The qualitative and quantitative description of targets for the identified parameters should be a matter of course – regardless of whether these are strategic projects or, as described in this article, optimization initiatives.
Defining the target
When a project is being outlined, first and foremost its targets should be clearly defined. These targets describe what the project should achieve in the organisation’s business. The more precise and specific the definition of these targets, the easier it will be to plan the project and assess at what stage it will be judged successful.
If you set out to define your project’s targets in a way that is clear to all, you need to pay careful attention to your wording. The language you use should be succinct, unambiguous and easy to understand. In this way you will ensure that everybody has the same understanding of what you are saying.
To make the description of your project targets more objective, it is helpful to set up KPIs. Make sure, however, that they really reflect the established targets and are not just measurable but arbitrary variables, irrelevant for target achievement.
Finally, you should formulate target values for these KPIs. Again, this will guarantee that all people involved in the project will have the same idea of what the project is to achieve and when exactly this will be the case.
Describing project results
Having defined the project’s targets, you need to formulate the expected results. While the targets of a project say what is to be achieved by the project, project results describe what the project team has to deliver to the client after the project’s completion or at adequate milestones.
This can comprise reports, technical documents, prototypes or other things, depending on the project’s nature and its context.
With project results, just as is true for target definitions, the first step should be a description of expected project results. Bear in mind to note down not only the final, but also possible interim results, especially so if they represent crucial milestones for the further development of the project.
Next you should negotiate with your client about the form in which the results are to be handed in. The better you pin down deadlines and details even before the project is kicked off, the less you will need to double-check and revise while the project is on, when usually there is no time for lengthy discussions.

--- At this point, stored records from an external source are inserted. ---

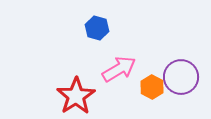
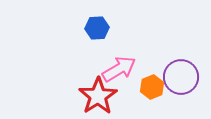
blue hexagon: rotated 20 degrees counterclockwise
orange hexagon: rotated 10 degrees clockwise
red star: moved 22 px right
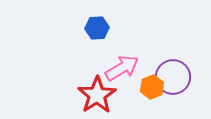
pink arrow: moved 3 px right, 1 px up
purple circle: moved 8 px left
red star: moved 1 px left, 1 px up
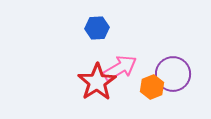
pink arrow: moved 2 px left
purple circle: moved 3 px up
red star: moved 13 px up
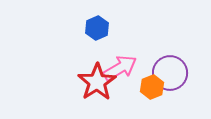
blue hexagon: rotated 20 degrees counterclockwise
purple circle: moved 3 px left, 1 px up
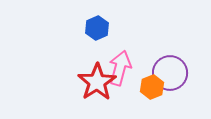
pink arrow: rotated 44 degrees counterclockwise
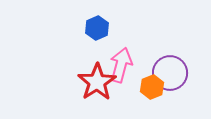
pink arrow: moved 1 px right, 3 px up
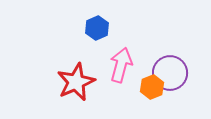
red star: moved 21 px left; rotated 9 degrees clockwise
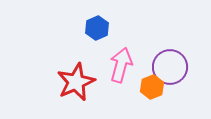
purple circle: moved 6 px up
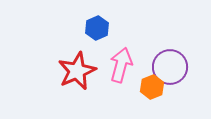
red star: moved 1 px right, 11 px up
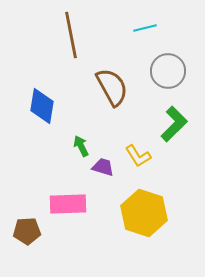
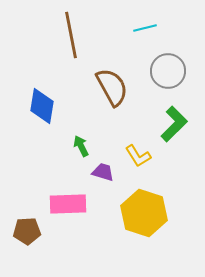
purple trapezoid: moved 5 px down
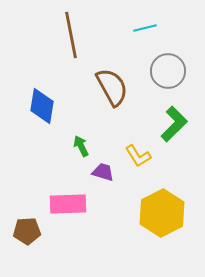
yellow hexagon: moved 18 px right; rotated 15 degrees clockwise
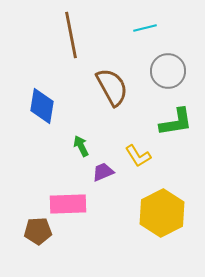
green L-shape: moved 2 px right, 2 px up; rotated 36 degrees clockwise
purple trapezoid: rotated 40 degrees counterclockwise
brown pentagon: moved 11 px right
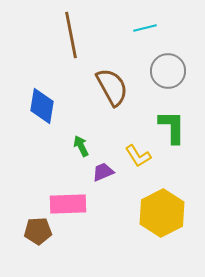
green L-shape: moved 4 px left, 5 px down; rotated 81 degrees counterclockwise
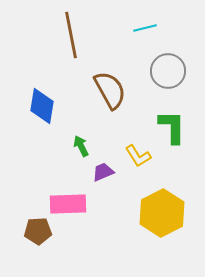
brown semicircle: moved 2 px left, 3 px down
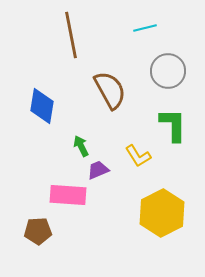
green L-shape: moved 1 px right, 2 px up
purple trapezoid: moved 5 px left, 2 px up
pink rectangle: moved 9 px up; rotated 6 degrees clockwise
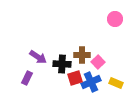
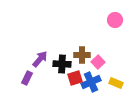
pink circle: moved 1 px down
purple arrow: moved 2 px right, 2 px down; rotated 84 degrees counterclockwise
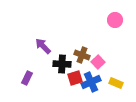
brown cross: rotated 21 degrees clockwise
purple arrow: moved 3 px right, 13 px up; rotated 84 degrees counterclockwise
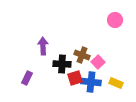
purple arrow: rotated 42 degrees clockwise
blue cross: rotated 30 degrees clockwise
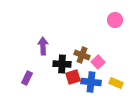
red square: moved 2 px left, 1 px up
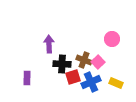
pink circle: moved 3 px left, 19 px down
purple arrow: moved 6 px right, 2 px up
brown cross: moved 2 px right, 5 px down
purple rectangle: rotated 24 degrees counterclockwise
blue cross: rotated 30 degrees counterclockwise
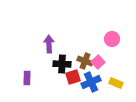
brown cross: moved 1 px right, 1 px down
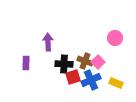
pink circle: moved 3 px right, 1 px up
purple arrow: moved 1 px left, 2 px up
black cross: moved 2 px right
purple rectangle: moved 1 px left, 15 px up
blue cross: moved 2 px up
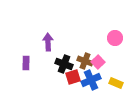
black cross: rotated 18 degrees clockwise
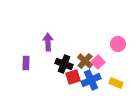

Before you go on to the next stage in defining the project, you should align the expected results with the initially set targets. The project results should always explicitly refer to the project’s targets or should make it clear that the targets have already been reached. Any discrepancy between the project’s targets and its results strongly suggests that targets or results have not, or only poorly, been put into words.
Specifying the project’s benefit
The third step links the project with its context by outlining its benefit for the company. This brings in questions like: “What problem is the project meant to solve?” Or: “How is the project connected with other activities?”
If you have found satisfying answers to these strategic questions, you should align them with the set targets by finding out if reaching these targets will really lead to the expected benefit. Should this not be the case, you will have to modify the targets.
Similarly, you should check if the expected results accord with the intended benefit. Again, if these two elements do not match you should make necessary adjustments to the results.
Having completed all three stages of project start-up, you can be sure that your project will be integrated into the strategic framework of the company and that clients, stakeholders and project team members alike will have the same understanding of the project’s targets and results – the bottom line of project success.